→ **What to do**:
Every line containing "pixels" should be identified and copied from the data below.

→ **Material to process**:
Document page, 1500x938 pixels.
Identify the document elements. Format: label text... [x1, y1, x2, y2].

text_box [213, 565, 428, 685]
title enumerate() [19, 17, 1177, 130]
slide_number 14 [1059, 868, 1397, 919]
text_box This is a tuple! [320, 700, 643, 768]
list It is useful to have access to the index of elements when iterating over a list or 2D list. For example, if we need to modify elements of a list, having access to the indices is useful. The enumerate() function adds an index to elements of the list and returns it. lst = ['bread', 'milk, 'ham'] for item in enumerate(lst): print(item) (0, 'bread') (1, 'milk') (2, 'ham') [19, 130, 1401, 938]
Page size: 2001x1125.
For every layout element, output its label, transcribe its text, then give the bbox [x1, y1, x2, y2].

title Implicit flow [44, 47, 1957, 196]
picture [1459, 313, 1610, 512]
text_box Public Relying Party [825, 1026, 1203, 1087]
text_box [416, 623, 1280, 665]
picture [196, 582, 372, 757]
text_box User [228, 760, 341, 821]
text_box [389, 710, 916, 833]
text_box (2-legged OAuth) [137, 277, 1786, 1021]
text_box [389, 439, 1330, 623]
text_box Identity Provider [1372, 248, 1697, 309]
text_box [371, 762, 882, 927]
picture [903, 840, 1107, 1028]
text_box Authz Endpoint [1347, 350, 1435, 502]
* * *
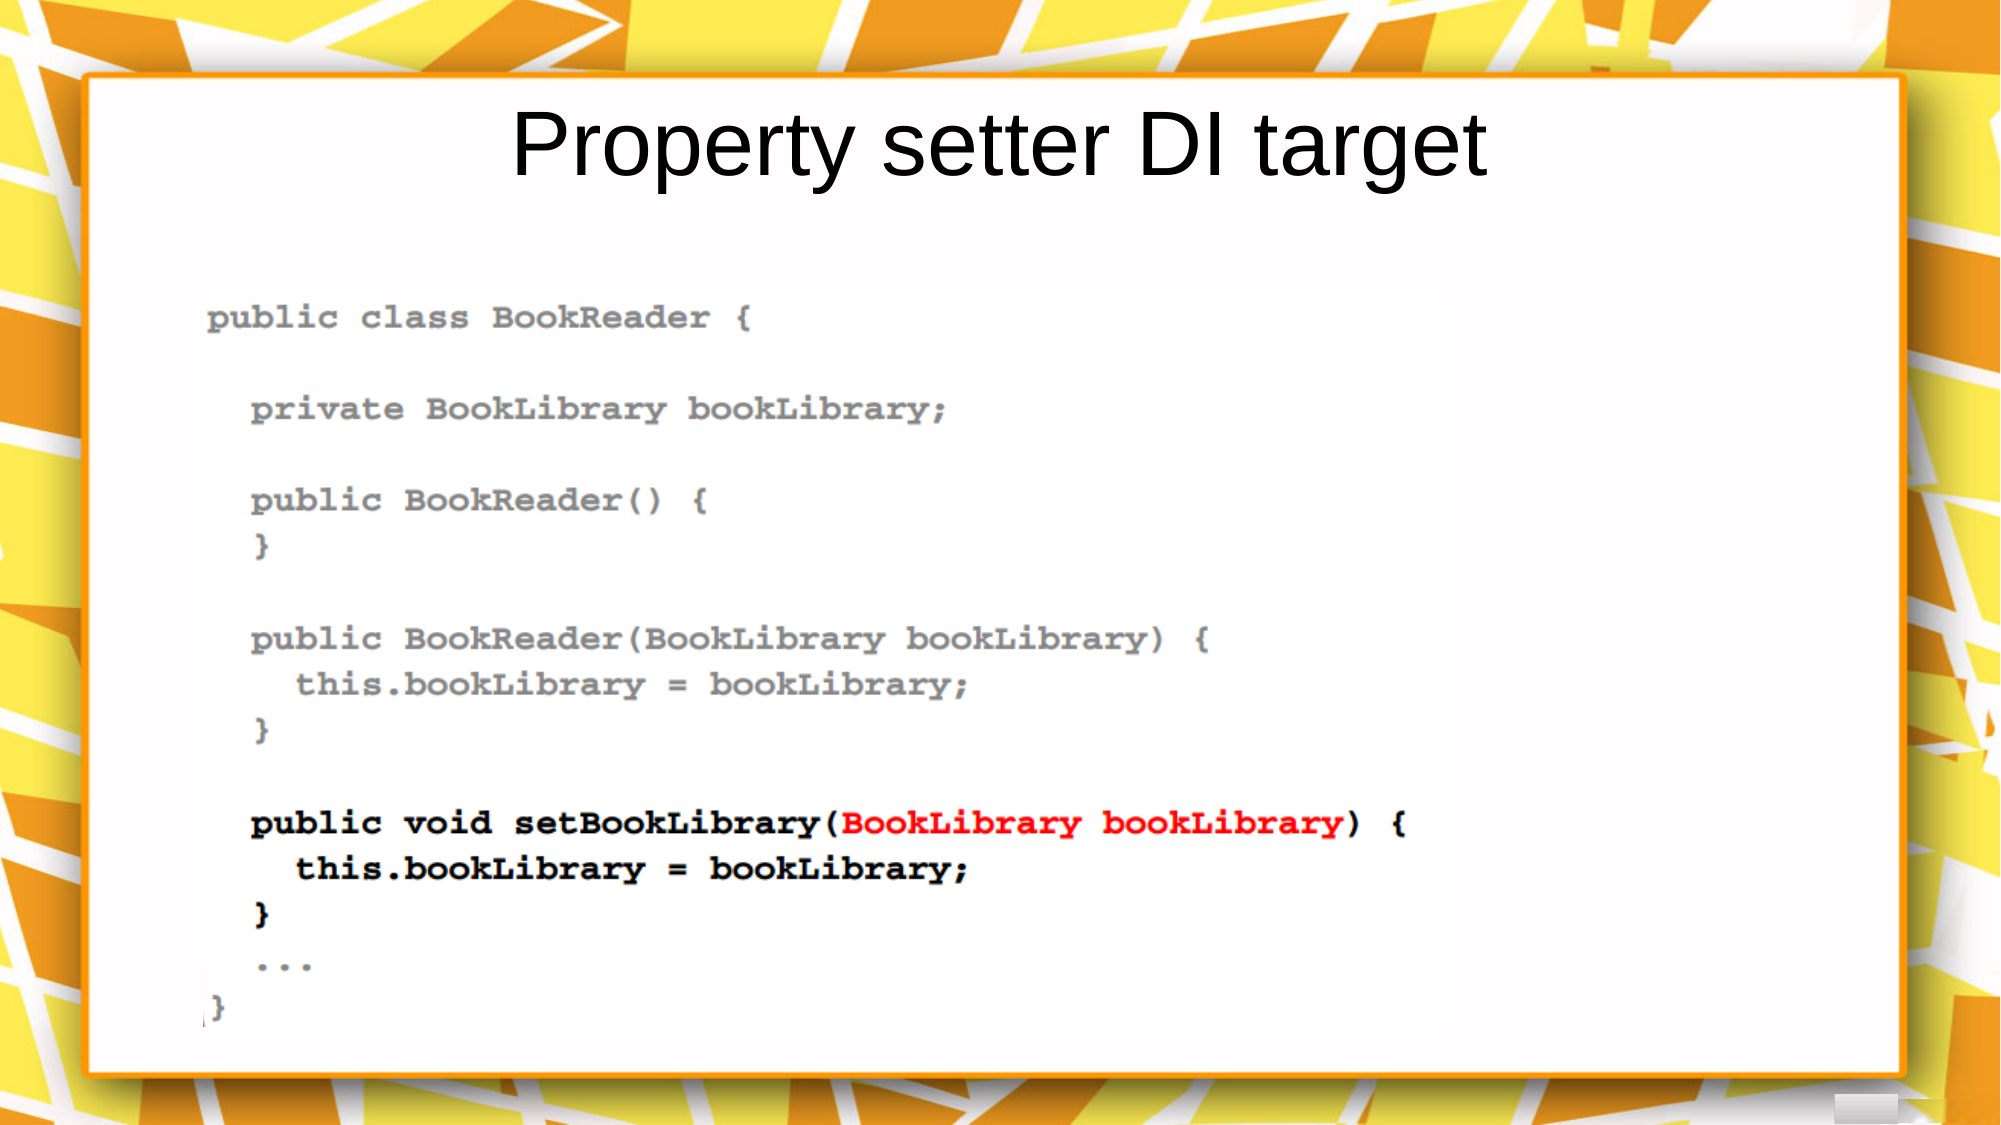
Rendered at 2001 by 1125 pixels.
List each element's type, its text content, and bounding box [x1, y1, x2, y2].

→ **Response below**:
Document page, 1500x938 pixels.
Rendered at 2001 by 1125 pixels.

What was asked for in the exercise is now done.